__Ausgewählter Text__.
>>>>
Zu einem praktischen Kurs über Schnitt und sommerliche Pflegemaßnahmen lädt die Beratungsstelle für Obst- und Gartenbau beim Landschafts- und Forstamt der Stadt Heidelberg am Samstag, 8. August 2015 (13.30 Uhr), ein. Treffpunkt ist der Parkplatz am Obstgroßmarkt Heidelberg-Handschuhsheim, Dossenheimer Landstraße 151. Bei dem kostenfreien Kurs handelt es sich um eine Vorführung – Schutz- oder Schnittausrüstung wie Säge, Schere oder dergleichen sind nicht erforderlich.

Fachgerechter Schnitt im August bringt Vorteile

Wieso im Sommer Obstbäume schneiden, das macht man doch im Winter? Mitnichten. Denn ein fachgerechter Schnitt im August bringt Vorteile: Im Gegensatz zum Winterschnitt wird durch den Verlust von Blattfläche das Wachstum der Gehölze im Folgejahr gebremst und die Fruchtbarkeit gefördert. Dieses kann man sich bei stark treibenden und / oder jungen Obstbäumen jeglicher Art zu Nutze machen. Ein weiterer Vorteil: Durch das vorhandene Laub sind Verdichtungen und Disharmonien im Baum besser zu erkennen als im Winter.

Pflaumen, Zwetschgen, Mirabellen, Aprikosen – und Äpfel

Pflaumen, Zwetschgen, Mirabellen und Aprikosen können direkt nach der Ernte geschnitten werden, mit Ausnahme der späten Sorten, da der Schnitt grundsätzlich Ende September beendet sein sollte. Bei Apfelbäumen werden die Früchte freigestellt. Die bessere Besonnung sorgt für rotbackige, haltbare und aromatische Äpfel.

Süßkirschen

Süßkirschen müssen grundsätzlich während der Vegetation, also entweder im August, in der Blüte oder – bei spät reifenden Sorten auf großen Bäumen – auch mit der Ernte geschnitten werden. Nur so ist eine gute Wundverheilung gewährleistet und die Gefahr von Wundinfektionen durch Pilze gering. Die bessere Wundverheilung während der Vegetation ist natürlich auch bei den anderen Obstarten gegeben.

Beerenobst, Sauerkirschen – und Himbeeren

Für Beerenobst und Sauerkirschen ist der Schnitt im Winter eher angebracht. Nur sehr dichte und stark wachsende Pflanzen werden nach der Ernte grob ausgelichtet. Bei Himbeeren müssen abgetragene Ruten unmittelbar nach der Ernte bodengleich entfernt werden, um einem Befall mit der Rutenkrankheit vorzubeugen.
<<<<
__Aufgabe__.
Beantworte folgende Fragen zum Text über den Sommerschnitt von Obstbäumen:
1. Wo treffen sich die Teilnehmer des Kurses?
2. Bis wann sollte der Schnitt bei Pflaumen, Zwetschgen, Mirabellen und Aprikosen grundsätzlich beendet sein?
3. Was muss bei Himbeeren unmittelbar nach der Ernte geschehen?

(Gespeicherte Daten)
>>>>
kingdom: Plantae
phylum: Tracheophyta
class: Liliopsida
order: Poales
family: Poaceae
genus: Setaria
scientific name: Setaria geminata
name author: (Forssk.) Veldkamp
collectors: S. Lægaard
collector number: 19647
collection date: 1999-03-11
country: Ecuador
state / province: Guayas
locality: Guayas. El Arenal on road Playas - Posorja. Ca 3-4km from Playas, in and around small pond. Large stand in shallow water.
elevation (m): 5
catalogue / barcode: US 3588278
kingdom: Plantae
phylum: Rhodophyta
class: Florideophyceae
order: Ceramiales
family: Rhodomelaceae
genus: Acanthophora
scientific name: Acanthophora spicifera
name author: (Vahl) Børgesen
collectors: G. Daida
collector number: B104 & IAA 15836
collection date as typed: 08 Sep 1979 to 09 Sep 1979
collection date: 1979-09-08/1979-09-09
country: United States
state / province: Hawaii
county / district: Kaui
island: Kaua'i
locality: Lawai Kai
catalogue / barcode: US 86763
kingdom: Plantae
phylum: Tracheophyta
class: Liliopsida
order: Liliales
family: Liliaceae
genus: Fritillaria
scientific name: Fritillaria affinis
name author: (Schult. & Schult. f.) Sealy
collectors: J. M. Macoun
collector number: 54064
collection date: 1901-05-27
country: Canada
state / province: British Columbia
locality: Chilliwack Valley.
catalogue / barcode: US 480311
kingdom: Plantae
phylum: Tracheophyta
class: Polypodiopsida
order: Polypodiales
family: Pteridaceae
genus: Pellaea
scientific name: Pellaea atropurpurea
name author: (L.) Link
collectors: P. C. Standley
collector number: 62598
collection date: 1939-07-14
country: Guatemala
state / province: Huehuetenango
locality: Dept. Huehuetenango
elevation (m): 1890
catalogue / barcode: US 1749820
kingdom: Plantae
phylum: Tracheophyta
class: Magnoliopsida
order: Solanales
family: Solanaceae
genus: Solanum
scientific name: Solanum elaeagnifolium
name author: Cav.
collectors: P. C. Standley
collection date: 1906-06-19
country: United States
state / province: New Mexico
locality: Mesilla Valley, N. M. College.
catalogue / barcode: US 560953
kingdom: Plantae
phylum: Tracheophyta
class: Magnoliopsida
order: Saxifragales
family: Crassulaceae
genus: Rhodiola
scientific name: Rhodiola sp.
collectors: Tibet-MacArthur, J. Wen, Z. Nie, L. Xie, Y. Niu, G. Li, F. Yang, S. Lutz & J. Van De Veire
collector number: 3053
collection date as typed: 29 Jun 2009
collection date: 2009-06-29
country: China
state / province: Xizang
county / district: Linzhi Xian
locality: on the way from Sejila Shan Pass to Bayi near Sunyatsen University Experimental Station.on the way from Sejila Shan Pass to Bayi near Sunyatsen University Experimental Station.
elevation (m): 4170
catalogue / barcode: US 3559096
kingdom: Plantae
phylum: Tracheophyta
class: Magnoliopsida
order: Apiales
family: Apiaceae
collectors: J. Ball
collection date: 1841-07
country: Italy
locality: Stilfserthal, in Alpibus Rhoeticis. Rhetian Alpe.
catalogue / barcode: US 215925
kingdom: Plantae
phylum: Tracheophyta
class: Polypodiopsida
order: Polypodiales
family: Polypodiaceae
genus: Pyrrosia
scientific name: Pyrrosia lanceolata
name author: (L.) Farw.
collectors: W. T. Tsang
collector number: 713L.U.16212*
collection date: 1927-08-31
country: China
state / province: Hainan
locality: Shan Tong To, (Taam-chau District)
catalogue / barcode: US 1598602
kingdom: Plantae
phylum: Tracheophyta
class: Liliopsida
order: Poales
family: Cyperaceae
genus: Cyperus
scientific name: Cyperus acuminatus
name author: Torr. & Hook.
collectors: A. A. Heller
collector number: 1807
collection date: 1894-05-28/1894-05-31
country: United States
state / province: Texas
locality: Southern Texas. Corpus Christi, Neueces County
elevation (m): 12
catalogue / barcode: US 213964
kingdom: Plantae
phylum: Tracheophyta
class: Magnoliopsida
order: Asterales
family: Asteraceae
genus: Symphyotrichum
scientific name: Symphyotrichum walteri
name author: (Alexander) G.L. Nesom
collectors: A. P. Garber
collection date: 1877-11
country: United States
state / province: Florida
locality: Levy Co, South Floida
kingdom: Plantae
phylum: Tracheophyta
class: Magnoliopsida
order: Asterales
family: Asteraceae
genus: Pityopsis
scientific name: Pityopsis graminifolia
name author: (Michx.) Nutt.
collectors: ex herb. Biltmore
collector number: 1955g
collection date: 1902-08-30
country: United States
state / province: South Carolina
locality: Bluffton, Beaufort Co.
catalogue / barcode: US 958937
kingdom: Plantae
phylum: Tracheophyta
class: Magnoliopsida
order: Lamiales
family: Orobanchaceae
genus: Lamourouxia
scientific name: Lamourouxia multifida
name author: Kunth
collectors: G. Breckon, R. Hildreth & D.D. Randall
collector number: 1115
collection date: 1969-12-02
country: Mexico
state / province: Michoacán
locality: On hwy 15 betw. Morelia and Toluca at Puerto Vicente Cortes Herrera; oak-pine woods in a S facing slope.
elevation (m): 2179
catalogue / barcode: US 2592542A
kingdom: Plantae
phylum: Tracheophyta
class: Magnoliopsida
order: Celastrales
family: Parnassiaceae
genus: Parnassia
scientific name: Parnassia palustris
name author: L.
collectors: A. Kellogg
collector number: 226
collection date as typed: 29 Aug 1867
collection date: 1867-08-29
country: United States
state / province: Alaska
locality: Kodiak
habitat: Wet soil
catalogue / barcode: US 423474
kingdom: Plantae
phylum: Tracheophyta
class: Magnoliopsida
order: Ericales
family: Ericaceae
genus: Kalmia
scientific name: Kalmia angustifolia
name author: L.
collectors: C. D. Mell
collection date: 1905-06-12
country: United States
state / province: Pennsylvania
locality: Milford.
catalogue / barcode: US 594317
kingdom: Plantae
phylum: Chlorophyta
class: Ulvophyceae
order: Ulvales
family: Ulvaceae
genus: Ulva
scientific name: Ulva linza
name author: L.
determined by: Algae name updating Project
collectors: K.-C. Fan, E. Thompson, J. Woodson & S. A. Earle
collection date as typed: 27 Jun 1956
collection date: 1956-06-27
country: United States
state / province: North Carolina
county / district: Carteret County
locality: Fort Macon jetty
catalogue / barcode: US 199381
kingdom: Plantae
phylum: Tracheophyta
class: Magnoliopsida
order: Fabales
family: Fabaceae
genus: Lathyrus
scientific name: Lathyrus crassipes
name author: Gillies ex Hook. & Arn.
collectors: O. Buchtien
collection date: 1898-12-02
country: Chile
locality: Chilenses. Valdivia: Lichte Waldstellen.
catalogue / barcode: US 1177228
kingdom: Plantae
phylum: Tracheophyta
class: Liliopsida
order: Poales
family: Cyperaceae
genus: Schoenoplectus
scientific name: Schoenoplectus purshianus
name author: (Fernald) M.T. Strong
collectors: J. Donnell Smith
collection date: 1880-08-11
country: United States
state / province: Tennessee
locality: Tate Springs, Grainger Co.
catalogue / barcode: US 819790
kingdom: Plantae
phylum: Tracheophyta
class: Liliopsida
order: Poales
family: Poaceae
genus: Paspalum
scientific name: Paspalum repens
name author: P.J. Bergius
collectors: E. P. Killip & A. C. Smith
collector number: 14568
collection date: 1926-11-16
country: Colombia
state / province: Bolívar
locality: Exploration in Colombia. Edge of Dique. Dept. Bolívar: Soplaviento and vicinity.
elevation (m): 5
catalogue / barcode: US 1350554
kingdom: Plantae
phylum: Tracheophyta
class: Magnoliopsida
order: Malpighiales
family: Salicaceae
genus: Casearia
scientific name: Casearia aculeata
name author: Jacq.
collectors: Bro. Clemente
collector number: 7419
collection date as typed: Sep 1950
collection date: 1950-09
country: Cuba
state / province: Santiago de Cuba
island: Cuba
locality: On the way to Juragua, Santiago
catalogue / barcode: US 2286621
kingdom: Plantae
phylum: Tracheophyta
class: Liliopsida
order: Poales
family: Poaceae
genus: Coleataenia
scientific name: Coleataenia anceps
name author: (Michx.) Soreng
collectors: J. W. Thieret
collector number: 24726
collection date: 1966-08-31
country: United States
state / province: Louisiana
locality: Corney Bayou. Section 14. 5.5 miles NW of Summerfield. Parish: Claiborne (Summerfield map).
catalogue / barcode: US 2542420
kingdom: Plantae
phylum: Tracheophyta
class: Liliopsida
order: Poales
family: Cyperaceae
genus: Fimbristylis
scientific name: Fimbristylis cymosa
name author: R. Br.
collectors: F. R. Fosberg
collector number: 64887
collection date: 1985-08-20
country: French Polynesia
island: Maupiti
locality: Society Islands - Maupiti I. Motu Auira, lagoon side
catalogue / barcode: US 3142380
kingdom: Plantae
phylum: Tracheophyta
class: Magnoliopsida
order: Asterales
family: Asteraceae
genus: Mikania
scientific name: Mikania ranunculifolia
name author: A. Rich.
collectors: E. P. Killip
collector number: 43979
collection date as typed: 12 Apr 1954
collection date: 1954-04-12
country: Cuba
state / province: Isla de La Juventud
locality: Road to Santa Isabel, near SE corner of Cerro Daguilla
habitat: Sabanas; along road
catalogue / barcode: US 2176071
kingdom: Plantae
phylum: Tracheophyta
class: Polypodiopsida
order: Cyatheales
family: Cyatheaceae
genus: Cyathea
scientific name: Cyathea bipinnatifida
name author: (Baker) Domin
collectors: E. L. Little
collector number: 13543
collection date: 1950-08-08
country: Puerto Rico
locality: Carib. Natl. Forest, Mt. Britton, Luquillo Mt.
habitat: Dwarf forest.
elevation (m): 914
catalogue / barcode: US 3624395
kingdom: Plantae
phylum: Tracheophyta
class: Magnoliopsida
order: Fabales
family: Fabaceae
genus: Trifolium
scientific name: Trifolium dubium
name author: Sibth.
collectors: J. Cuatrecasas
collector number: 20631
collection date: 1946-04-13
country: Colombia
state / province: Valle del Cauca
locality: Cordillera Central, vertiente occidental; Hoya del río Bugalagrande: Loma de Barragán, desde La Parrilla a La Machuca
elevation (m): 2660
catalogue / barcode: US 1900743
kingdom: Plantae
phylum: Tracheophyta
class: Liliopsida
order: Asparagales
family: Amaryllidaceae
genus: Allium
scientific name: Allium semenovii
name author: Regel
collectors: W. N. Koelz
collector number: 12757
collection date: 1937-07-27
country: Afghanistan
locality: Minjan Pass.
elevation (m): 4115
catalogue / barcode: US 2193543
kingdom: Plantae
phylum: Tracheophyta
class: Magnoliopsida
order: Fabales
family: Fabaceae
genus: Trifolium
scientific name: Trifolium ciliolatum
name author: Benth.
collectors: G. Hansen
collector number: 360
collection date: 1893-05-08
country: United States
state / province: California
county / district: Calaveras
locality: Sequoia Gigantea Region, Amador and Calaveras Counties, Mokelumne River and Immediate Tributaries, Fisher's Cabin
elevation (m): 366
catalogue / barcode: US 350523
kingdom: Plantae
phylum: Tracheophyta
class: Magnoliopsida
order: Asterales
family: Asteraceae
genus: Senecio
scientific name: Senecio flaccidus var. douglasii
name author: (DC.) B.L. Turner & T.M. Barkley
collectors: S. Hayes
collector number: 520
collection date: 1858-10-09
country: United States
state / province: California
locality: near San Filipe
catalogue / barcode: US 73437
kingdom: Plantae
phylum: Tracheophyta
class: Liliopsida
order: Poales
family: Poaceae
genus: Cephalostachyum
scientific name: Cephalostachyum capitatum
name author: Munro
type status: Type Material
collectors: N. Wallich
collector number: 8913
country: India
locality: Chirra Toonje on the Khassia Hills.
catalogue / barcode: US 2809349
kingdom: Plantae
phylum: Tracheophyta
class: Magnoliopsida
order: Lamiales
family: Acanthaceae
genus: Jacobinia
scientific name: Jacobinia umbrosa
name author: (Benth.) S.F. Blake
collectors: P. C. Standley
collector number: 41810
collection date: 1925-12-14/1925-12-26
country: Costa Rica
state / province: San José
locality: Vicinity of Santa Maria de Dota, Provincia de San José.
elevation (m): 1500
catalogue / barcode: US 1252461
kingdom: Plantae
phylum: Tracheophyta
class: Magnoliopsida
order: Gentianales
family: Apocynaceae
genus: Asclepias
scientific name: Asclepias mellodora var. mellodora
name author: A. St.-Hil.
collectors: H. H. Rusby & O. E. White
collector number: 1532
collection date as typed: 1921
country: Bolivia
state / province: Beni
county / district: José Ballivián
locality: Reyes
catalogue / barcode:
<<<<
__Lösung__.
1. Auf dem Parkplatz am Obstgroßmarkt Heidelberg-Handschuhsheim, Dossenheimer Landstraße 151.
2. Ende September.
3. Die abgetragenen Ruten müssen bodengleich entfernt werden, um einem Befall mit der Rutenkrankheit vorzubeugen.